──────── Kutipan Teks
WASHINGTON DC – Presiden Amerika Serikat Donald Trump melontarkan kritik keras terhadap pemberitaan The New York Times terkait konflik dan perang di Iran.
Trump menilai laporan media tersebut sebagai “pengkhianatan” karena dianggap menyajikan informasi yang keliru dan meremehkan dampak konflik yang sedang berlangsung.
“Cara New York Times yang korup dan gagal memberitakan kisah tentang Iran yang sangat terpukul dan babak belur, melalui FAKTA PALSU & DIBUAT-BUAT, menurut saya adalah ‘PENGKHIANATAN’,” tulis Trump di platform Truth Social, Minggu (21/6/2026) malam.
Ia bahkan menyatakan akan membawa pemberitaan tersebut ke ranah hukum melalui gugatan bernilai besar.
“Saya akan menambahkan semua pemberitaan palsu dan konyol mereka ke dalam gugatan miliaran dollar saya terhadap mereka. Mereka adalah kriminal!” lanjutnya.
Trump Bantah Laporan New York Times
Kemarahan Trump dipicu oleh artikel The New York Times berjudul “What Changed After Almost 4 Months of War? Analysts Say Not Much”, yang menyebut dampak perang dinilai tidak banyak mengubah situasi strategis di kawasan.
────────────────
──────── Isi Dataset
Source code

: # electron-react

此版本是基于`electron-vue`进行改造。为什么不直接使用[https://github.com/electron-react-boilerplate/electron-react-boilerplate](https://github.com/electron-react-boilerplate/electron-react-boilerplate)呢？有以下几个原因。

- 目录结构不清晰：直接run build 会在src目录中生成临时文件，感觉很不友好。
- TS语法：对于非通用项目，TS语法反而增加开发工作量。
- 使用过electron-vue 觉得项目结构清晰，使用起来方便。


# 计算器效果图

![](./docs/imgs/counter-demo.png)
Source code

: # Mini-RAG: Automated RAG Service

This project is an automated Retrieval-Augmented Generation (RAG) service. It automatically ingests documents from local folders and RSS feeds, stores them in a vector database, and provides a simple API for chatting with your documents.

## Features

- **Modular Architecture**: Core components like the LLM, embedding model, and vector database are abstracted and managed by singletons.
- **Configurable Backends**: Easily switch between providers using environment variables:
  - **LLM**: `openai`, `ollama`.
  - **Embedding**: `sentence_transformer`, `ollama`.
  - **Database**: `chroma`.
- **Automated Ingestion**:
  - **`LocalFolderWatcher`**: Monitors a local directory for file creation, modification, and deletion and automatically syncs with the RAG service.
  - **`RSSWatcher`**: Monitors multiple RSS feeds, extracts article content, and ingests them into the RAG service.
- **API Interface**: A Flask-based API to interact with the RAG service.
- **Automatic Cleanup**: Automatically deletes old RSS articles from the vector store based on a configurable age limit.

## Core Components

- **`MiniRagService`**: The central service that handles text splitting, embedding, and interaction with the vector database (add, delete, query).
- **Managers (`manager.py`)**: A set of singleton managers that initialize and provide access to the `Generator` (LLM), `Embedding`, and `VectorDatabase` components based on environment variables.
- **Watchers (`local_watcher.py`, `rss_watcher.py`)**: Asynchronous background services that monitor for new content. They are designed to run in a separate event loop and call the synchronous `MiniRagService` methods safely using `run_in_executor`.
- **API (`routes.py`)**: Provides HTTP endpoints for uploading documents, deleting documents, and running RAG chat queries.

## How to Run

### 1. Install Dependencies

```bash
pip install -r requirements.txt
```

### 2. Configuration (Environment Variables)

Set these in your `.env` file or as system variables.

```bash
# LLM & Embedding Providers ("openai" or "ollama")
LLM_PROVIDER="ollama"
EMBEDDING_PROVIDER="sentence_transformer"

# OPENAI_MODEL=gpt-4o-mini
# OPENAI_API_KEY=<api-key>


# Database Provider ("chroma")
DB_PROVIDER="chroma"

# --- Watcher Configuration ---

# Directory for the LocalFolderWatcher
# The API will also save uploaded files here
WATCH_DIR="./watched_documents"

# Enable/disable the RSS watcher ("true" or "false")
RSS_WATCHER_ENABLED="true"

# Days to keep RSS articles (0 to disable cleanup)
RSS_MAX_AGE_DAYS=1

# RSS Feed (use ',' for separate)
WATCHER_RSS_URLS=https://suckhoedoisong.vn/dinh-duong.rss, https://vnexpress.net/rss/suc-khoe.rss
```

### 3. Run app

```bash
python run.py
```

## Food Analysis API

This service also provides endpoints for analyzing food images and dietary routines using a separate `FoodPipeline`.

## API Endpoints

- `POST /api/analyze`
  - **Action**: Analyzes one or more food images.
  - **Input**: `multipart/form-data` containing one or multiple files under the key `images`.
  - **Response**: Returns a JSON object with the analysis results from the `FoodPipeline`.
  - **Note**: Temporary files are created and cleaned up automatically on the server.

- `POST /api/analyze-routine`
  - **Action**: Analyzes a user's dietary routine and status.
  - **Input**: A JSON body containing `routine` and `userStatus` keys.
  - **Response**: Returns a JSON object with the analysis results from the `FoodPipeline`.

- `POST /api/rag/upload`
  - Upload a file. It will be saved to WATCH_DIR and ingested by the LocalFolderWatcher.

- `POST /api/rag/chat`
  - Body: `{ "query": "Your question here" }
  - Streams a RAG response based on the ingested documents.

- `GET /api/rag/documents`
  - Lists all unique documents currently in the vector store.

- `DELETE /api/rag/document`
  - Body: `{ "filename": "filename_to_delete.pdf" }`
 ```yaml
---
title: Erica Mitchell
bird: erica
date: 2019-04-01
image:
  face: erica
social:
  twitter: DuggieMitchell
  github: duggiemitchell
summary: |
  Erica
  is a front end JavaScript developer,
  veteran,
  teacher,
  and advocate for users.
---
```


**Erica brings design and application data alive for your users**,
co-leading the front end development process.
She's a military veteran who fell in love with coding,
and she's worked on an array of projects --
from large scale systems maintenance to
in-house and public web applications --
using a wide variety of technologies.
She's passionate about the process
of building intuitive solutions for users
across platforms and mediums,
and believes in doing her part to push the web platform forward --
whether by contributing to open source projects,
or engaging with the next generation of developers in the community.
────────────────
Arahan Tugas 1 - Salin ulang berita tentang kecaman Trump terhadap The New York Times dari "Trump menilai laporan" sampai "gugatan bernilai besar.", tetapi ubah "gugatan" menjadi "tuntutan".
Arahan Tugas 2 - Teruskan berita tentang kecaman Trump terhadap The New York Times setelah kalimat terakhirnya.

Hasil Tugas 1 -
Trump menilai laporan media tersebut sebagai “pengkhianatan” karena dianggap menyajikan informasi yang keliru dan meremehkan dampak konflik yang sedang berlangsung.
“Cara New York Times yang korup dan gagal memberitakan kisah tentang Iran yang sangat terpukul dan babak belur, melalui FAKTA PALSU & DIBUAT-BUAT, menurut saya adalah ‘PENGKHIANATAN’,” tulis Trump di platform Truth Social, Minggu (21/6/2026) malam.
Ia bahkan menyatakan akan membawa pemberitaan tersebut ke ranah hukum melalui tuntutan bernilai besar.

Hasil Tugas 2 -
Menurut Trump, narasi tersebut bertentangan dengan kondisi sebenarnya di lapangan.
Ia mengklaim bahwa konflik telah menyebabkan kerusakan besar terhadap kekuatan militer dan ekonomi Iran.
“Militer mereka SUDAH SELESAI, angkatan laut mereka SUDAH HILANG, angkatan udara mereka SUDAH HILANG, pangkalan peluncuran, rudal, drone, dan produksi semuanya hampir HILANG,” tulis Trump.
Trump juga menyebut kondisi ekonomi Iran memburuk drastis, termasuk inflasi tinggi, ketidakmampuan membayar tentara, serta kerusakan besar pada infrastruktur militer.
Klaim Perubahan Besar Akibat Perang
Dalam pernyataan lanjutannya, Trump mengklaim bahwa konflik tersebut telah mengubah situasi global, termasuk terbukanya kembali Selat Hormuz, meningkatnya aliran minyak, serta membaiknya ekonomi Amerika Serikat.